▶ [Work request A]:
In the passage about the Margaret Kildysart hoax, condense the paragraph beginning "On 1 April 1971" into a shorter version that keeps its main facts.
▶ [Work request B]:
Render this sentence from the passage about the Kildysart spoof in Spanish: "Deeny played the part of Alistair Laidlaw, the stammering academic, and also wrote the poem that Kildysart was claimed to have penned."
▶ [Work request C]:
Extend the passage about the Margaret Kildysart hoax, picking up after its final sentence.

▶ [Passage provided]:
☆ ☆ ☆ ☆

On 1 April 1971 Michael Deeny participated in an April Fool's prank that was broadcast on RTÉ, Ireland's only public service TV channel at the time. Purporting to detail the life of imaginary author Margaret Kildysart from Loughrea ("winner of the Irish Independent award for Tallest Lady Novelist of 1913"), Cathal O'Shannon presented a documentary for the regular programme 'Newsbeat'.

Deeny played the part of Alistair Laidlaw, the stammering academic, and also wrote the poem that Kildysart was claimed to have penned.

'Margaret Kildysart, the Forgotten Lady Novelist of Loughrea' was so convincing, the 15 minute spoof documentary led to a proposal for Loughrea town council to erect a memorial plaque in her honour. It was reported that some local townspeople even claimed to have known Kildysart personally.

To this day, Margaret Kildysart lives on as the mock-patron saint of the 'Baffle Poetry Society' based in Loughrea, and was the theme for their 2015 poetry competition.

☆ ☆ ☆ ☆

▶ [Entries provided]:

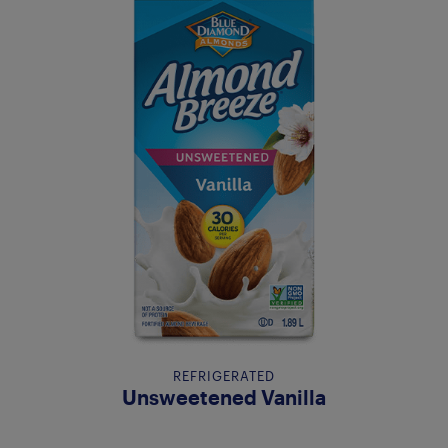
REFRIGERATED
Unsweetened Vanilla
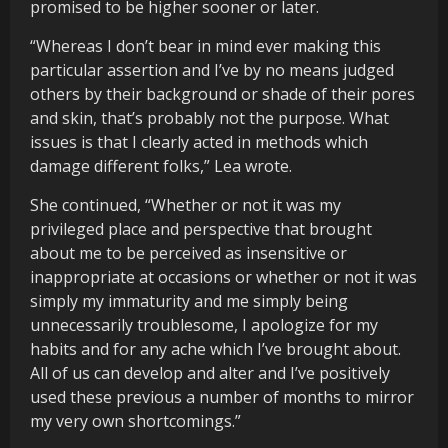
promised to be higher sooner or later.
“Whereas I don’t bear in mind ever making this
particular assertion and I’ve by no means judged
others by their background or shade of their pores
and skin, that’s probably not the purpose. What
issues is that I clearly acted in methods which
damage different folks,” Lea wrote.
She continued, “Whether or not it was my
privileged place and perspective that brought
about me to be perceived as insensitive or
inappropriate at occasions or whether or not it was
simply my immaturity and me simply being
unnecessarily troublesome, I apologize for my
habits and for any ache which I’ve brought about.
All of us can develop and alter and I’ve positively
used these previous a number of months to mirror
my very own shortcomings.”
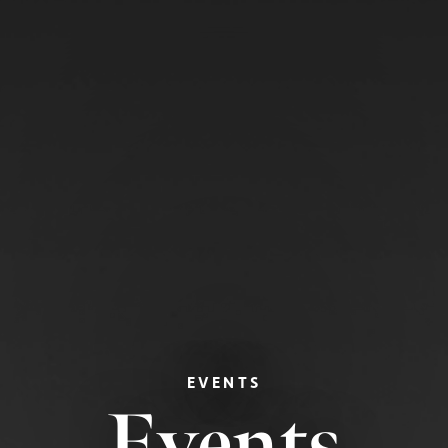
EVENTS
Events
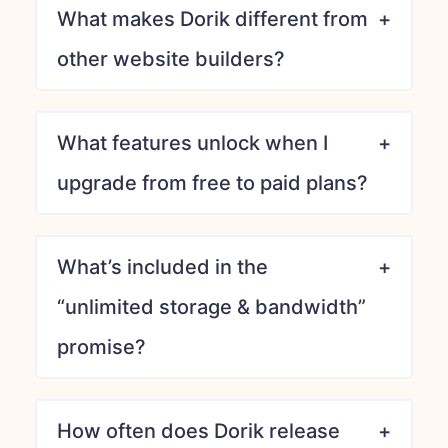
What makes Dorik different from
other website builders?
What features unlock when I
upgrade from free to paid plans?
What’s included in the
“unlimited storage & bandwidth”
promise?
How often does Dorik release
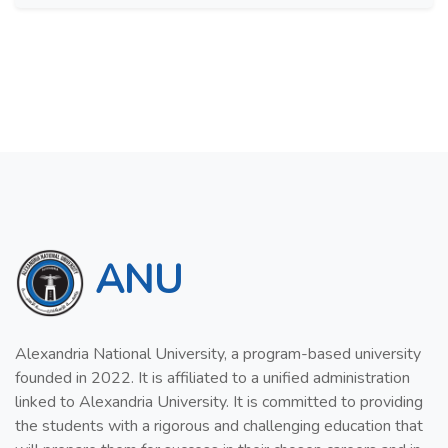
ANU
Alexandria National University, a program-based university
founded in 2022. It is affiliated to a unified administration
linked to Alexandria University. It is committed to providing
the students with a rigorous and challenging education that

☆ ☆ ☆ ☆

▶ [Written answer A]:
On April 1, 1971, RTÉ, then Ireland's only public service TV channel, broadcast an April Fool's prank in which Michael Deeny took part. On the regular program 'Newsbeat', Cathal O'Shannon presented a documentary about the life of Margaret Kildysart, an imaginary author from Loughrea.

▶ [Written answer B]:
Deeny interpretó el papel de Alistair Laidlaw, el académico tartamudo, y además escribió el poema que, según se afirmaba, había compuesto Kildysart.

▶ [Written answer C]:
==Personal life==

Deeny married the psychiatrist Margaret Vereker in 1975. They have three children: Leander (b. 1980), Camille (b. 1983), and Isabel (b. 1985).

He is the brother of the Irish High Court judge, Donnell Deeny; and the brother of fashion journalist Godfrey Deeny. He is the father of author and actor Leander Deeny. His uncle was the public health pioneer Dr James Andrew Donnelly Deeny.

The broadcaster John Sergeant states in his autobiography that his "closest friend at Oxford was Michael Deeny".